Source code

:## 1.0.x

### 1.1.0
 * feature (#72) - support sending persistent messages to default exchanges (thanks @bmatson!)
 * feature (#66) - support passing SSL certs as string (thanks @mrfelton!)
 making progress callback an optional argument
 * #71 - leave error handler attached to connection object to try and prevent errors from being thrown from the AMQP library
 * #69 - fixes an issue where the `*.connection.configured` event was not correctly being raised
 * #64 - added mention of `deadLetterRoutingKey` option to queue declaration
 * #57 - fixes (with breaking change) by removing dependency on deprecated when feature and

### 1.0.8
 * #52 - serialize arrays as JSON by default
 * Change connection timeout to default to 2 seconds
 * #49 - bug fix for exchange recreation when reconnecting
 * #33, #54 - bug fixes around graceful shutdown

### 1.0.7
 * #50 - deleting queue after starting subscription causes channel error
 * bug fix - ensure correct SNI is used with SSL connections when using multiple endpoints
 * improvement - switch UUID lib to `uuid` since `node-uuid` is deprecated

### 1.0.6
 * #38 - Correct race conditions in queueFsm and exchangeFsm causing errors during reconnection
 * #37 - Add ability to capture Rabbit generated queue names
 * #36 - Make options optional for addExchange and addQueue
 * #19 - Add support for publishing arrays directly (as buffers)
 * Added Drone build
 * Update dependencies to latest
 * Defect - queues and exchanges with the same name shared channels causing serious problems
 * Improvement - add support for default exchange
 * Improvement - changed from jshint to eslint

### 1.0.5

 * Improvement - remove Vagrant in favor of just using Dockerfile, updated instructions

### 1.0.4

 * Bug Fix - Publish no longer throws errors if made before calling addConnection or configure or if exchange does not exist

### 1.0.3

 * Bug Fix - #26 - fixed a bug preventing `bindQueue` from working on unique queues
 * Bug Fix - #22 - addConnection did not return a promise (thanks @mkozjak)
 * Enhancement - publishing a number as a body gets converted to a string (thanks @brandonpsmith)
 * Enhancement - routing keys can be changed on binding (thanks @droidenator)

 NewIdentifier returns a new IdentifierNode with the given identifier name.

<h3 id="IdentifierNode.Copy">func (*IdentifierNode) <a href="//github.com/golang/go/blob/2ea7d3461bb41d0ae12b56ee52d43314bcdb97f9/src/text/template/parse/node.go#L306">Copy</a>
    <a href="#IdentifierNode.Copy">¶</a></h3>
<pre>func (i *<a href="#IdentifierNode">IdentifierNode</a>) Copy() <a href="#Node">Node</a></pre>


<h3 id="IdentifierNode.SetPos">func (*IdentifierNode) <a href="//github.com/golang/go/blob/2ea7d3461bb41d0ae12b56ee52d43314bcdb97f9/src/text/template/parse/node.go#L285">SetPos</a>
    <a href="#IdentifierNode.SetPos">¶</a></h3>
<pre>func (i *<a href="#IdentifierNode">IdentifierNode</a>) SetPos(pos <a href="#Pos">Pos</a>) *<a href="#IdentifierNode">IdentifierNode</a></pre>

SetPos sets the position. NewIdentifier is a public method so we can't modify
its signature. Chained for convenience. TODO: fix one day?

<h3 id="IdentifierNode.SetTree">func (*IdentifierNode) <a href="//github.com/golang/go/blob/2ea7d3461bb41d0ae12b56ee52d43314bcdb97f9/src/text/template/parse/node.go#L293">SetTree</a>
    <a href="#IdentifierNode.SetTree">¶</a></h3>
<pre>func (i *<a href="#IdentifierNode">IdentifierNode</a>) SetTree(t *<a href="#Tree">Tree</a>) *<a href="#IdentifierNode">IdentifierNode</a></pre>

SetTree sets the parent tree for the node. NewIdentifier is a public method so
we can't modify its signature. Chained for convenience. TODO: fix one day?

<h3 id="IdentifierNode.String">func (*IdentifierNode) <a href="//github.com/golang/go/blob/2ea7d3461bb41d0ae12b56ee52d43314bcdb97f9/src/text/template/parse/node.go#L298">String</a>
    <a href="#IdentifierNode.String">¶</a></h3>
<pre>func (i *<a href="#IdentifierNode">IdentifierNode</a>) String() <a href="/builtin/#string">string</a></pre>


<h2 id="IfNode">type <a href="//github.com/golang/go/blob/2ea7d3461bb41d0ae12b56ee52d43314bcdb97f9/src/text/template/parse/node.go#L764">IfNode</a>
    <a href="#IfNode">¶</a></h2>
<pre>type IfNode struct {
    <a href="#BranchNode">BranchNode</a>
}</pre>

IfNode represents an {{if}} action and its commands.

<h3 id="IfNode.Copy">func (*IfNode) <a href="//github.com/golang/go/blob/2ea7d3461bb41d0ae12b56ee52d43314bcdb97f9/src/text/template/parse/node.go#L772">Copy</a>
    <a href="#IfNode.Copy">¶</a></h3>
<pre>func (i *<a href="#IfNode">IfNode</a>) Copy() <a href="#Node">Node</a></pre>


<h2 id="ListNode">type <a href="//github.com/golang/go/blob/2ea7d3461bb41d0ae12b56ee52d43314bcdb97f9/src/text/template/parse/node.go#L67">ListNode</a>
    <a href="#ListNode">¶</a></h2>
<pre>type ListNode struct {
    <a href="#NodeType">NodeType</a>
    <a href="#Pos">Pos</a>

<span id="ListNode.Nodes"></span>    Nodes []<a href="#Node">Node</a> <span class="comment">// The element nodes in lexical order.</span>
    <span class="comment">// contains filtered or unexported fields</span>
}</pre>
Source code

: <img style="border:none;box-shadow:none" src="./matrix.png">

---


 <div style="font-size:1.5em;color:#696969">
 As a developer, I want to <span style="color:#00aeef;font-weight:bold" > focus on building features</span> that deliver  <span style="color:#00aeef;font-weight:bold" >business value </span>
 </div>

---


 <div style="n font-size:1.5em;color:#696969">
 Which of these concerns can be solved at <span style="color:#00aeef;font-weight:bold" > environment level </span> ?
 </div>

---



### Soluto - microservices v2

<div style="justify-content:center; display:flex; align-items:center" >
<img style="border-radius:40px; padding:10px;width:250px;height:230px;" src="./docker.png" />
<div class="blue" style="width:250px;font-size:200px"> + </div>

+++++

_Problem statement_:
Show every line above in which the word "style" is found.

_Task response_:
: <img style="border:none;box-shadow:none" src="./matrix.png">
 <div style="font-size:1.5em;color:#696969">
 As a developer, I want to <span style="color:#00aeef;font-weight:bold" > focus on building features</span> that deliver  <span style="color:#00aeef;font-weight:bold" >business value </span>
 <div style="n font-size:1.5em;color:#696969">
 Which of these concerns can be solved at <span style="color:#00aeef;font-weight:bold" > environment level </span> ?
<div style="justify-content:center; display:flex; align-items:center" >
<img style="border-radius:40px; padding:10px;width:250px;height:230px;" src="./docker.png" />
<div class="blue" style="width:250px;font-size:200px"> + </div>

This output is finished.